His concern is valid. No one should have to watch The Mustang on a cell phone because superheroes are hogging all the screens.
But, delightfully, there are more frankly weird movies than ever before. Who in the risk-averse 1980s would have green-lit The Lighthouse? Would the Safdie Brothers be able to merge real-life grit and mesmerizing imagination the way they do in Uncut Gems in any other decade? Would a genre-proof film like Horse Girl get made without big risk-takers like Netflix?
Take the case of the brilliant Chloe Zhao: At what other time could a director go from shooting a film like The Rider, a micro-budget indie shot on a Native American reservation, to Marvel’s The Eternals? The hope is that she won’t stop making films like The Rider—and that she’ll earn so many new fans from her Marvel run that she’ll never have trouble finding theaters eager to show her films.

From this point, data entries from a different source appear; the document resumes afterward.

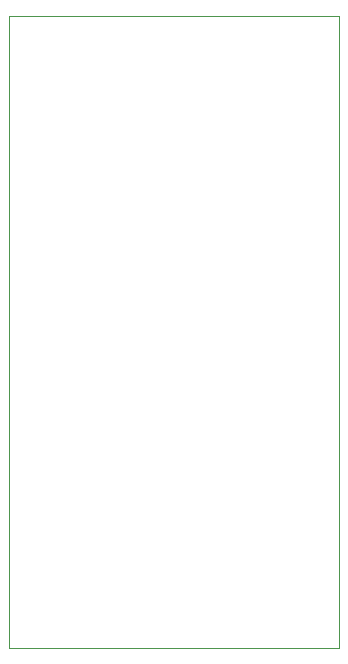
<source format=gbr>
G04 #@! TF.GenerationSoftware,KiCad,Pcbnew,8.0.0*
G04 #@! TF.CreationDate,2024-03-10T17:40:45+01:00*
G04 #@! TF.ProjectId,mailboxguard_shield,6d61696c-626f-4786-9775-6172645f7368,rev?*
G04 #@! TF.SameCoordinates,PX41cdb40PY4ead9a0*
G04 #@! TF.FileFunction,Profile,NP*
%FSLAX46Y46*%
G04 Gerber Fmt 4.6, Leading zero omitted, Abs format (unit mm)*
G04 Created by KiCad (PCBNEW 8.0.0) date 2024-03-10 17:40:45*
%MOMM*%
%LPD*%
G01*
G04 APERTURE LIST*
G04 #@! TA.AperFunction,Profile*
%ADD10C,0.050000*%
G04 #@! TD*
G04 APERTURE END LIST*
D10*
X5500000Y53500000D02*
X33500000Y53500000D01*
X33500000Y0D01*
X5500000Y0D01*
X5500000Y53500000D01*
M02*

</source>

LuckyChap, the company we profile in the latest issue of MovieMaker, is committed to opening minds and doors, emancipating both Harley Quinn and a new wave of female moviemakers. Hillman Grad Productions president Rishi Rajani also talks in this issue about how the company actively looks for new voices and protest art.These are examples of moviemakers who are using the capital they earn with commercial projects to open the doors to daring artistic ones, and that’s exactly how it’s supposed to work.
For all the negatives of the internet, the increased ability of everyone to make their voices heard has contributed to a more diverse and interesting crop of movies, from a more varied group of moviemakers, than ever before. It can be hard, as you follow the latest film arguments on a tiny screen, to remember what a good time this is for movies.
But it’s easy to be hopeful when you look at the big screen.